Market Mayhem · Universities
A Decision Lab program · The KeepMore Company
● For finance & economics faculty

An experiential decision-lab for your course.

Lectures explain markets. Paper-trading rewards luck. Neither shows you how a student actually decides when prices move and the pressure is on. Market Mayhem is a structured lab session that puts students in those moments — then hands you cohort reports you can teach from and assess against.

What this is — and isn't. A structured practice and assessment environment for the classroom. It is education & simulation — not investment advice, and not a prediction of real-world performance.

The problem

Judgment under pressure is the hardest thing to teach — and to grade.

A student can ace every exam on efficient markets and risk-adjusted return, then freeze, chase, or panic the first time a price swings against a real decision. Lectures and paper-trading portfolios don't surface that gap — paper-trading often just rewards whoever got lucky over a semester. And when it comes time to assess decision-making itself, you're left grading P&L or essays, neither of which tells you whether a student reasons well under uncertainty.

What Market Mayhem does

A lab session your syllabus can actually use.

Students play through repeatable, instructor-chosen scenarios — liquidity shocks, crowd panic, the cost of their own urgency. Every decision is scored apart from P&L, so a calm, disciplined student never ranks below a lucky one. You get a cohort report that names the behavioral patterns in the room, which becomes the basis for a discussion section, a graded reflection, or a participation rubric.

It slots into a single class period or a multi-week module, and the experience does the heavy lifting: students feel the lesson, then you have the evidence to talk about it.

Outcome proof

What the report gives you and your students.

Decision quality, not just P&L
Scored on whether the choice matched the evidence — so luck never beats reasoning in the gradebook.
Hidden behavioral patterns
Names the chase, the panic, the freeze — the habits a lecture can't surface.
Urgency cost & patience
Quantifies what rushing cost each student, and where waiting paid off.
Risk discipline
Position sizing and limit adherence under pressure — concrete material for a risk lecture.
Exportable learner & cohort reports
Per-student and whole-class summaries for discussion sections and assessment.
Practice before real exposure
Students build judgment in a safe sandbox before any of it touches real money or careers.
Your package

University Simulation Pilot

For finance & economics programs

University Simulation Pilot

from $3,000/yr
  • A facilitated lab session (or self-run module) mapped to your course
  • Instructor-chosen scenario set: liquidity shocks, panic, urgency cost, risk discipline
  • Per-student and exportable cohort reports for discussion and assessment
  • Onboarding and a syllabus-fit conversation with our team
The outcome: a measurable, repeatable way to build and assess decision quality under pressure — turning an abstract topic into a graded, discussable classroom experience.
FAQ

Questions from faculty.

What cohort size does this support?

From a small seminar to a full lecture section.
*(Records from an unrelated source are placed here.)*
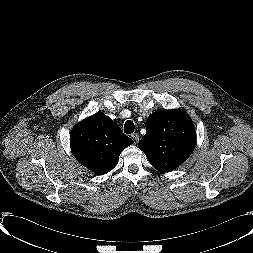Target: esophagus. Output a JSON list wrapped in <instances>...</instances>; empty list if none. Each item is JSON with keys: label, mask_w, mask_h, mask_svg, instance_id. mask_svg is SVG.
Segmentation results:
<instances>
[{"label": "esophagus", "mask_w": 253, "mask_h": 253, "mask_svg": "<svg viewBox=\"0 0 253 253\" xmlns=\"http://www.w3.org/2000/svg\"><path fill=\"white\" fill-rule=\"evenodd\" d=\"M131 138L133 139L134 144H137V143H138V141H139V135H138L137 133H133V134L131 135Z\"/></svg>", "instance_id": "obj_1"}]
</instances>
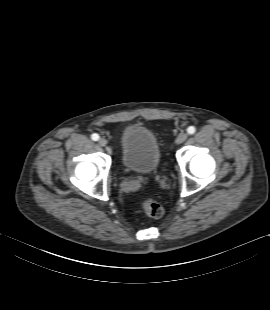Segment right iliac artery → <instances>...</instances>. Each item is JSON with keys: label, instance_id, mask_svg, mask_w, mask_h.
<instances>
[{"label": "right iliac artery", "instance_id": "obj_1", "mask_svg": "<svg viewBox=\"0 0 270 310\" xmlns=\"http://www.w3.org/2000/svg\"><path fill=\"white\" fill-rule=\"evenodd\" d=\"M92 140L97 141L99 139V135L94 133L91 135Z\"/></svg>", "mask_w": 270, "mask_h": 310}]
</instances>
Pilots typically run a single class or section first; we'll scope the right size with you and the package scales from there.

Is it LMS / xAPI ready?

Reports export today as files you can attach to your gradebook or LMS. Native LMS / xAPI export is on the roadmap; tell us your platform and we'll factor it into the pilot.
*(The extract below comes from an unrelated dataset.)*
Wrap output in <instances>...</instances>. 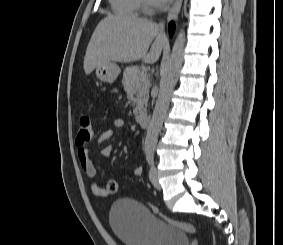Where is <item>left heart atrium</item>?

How does it fit a syllabus?

It works as a single lab period or a multi-week module. Most faculty pair it with a behavioral-finance, markets, or risk unit and use the cohort report to anchor a discussion section.

Can I use it for assessment?

Yes. Decision quality is scored apart from P&L, and per-student reports support graded reflections or participation rubrics. It measures simulation decision quality for learning — not professional certification or predictive validity.